● **Material supplied**:

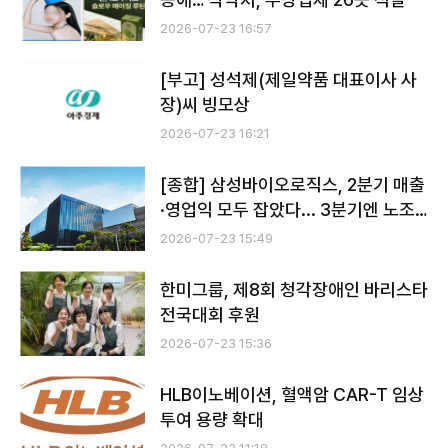
2026-07-23 16:57
[부고] 성석제(제일약품 대표이사 사
장)씨 빙모상
2026-07-23 16:21
[종합] 삼성바이오로직스, 2분기 매출
·영업익 모두 잡았다... 3분기엔 노조
파업이 변수
2026-07-23 15:49
한미그룹, 제8회 청각장애인 바리스타
전국대회 후원
2026-07-23 15:36
HLB이노베이션, 혈액암 CAR-T 임상
투여 용량 확대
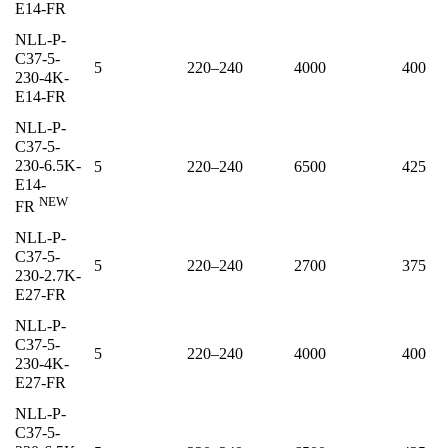
E14-FR
NLL-P-
C37-5-
5
220–240
4000
400
230-4K-
E14-FR
NLL-P-
C37-5-
230-6.5K-
5
220–240
6500
425
E14-
NEW
FR
NLL-P-
C37-5-
5
220–240
2700
375
230-2.7K-
E27-FR
NLL-P-
C37-5-
5
220–240
4000
400
230-4K-
E27-FR
NLL-P-
C37-5-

● **Requirement**: An exact copy of every entry above is needed, with the pictures left out.

● **Response**:
2026-07-23 16:57
[부고] 성석제(제일약품 대표이사 사
장)씨 빙모상
2026-07-23 16:21
[종합] 삼성바이오로직스, 2분기 매출
·영업익 모두 잡았다... 3분기엔 노조
파업이 변수
2026-07-23 15:49
한미그룹, 제8회 청각장애인 바리스타
전국대회 후원
2026-07-23 15:36
HLB이노베이션, 혈액암 CAR-T 임상
투여 용량 확대
E14-FR
NLL-P-
C37-5-
5
220–240
4000
400
230-4K-
E14-FR
NLL-P-
C37-5-
230-6.5K-
5
220–240
6500
425
E14-
NEW
FR
NLL-P-
C37-5-
5
220–240
2700
375
230-2.7K-
E27-FR
NLL-P-
C37-5-
5
220–240
4000
400
230-4K-
E27-FR
NLL-P-
C37-5-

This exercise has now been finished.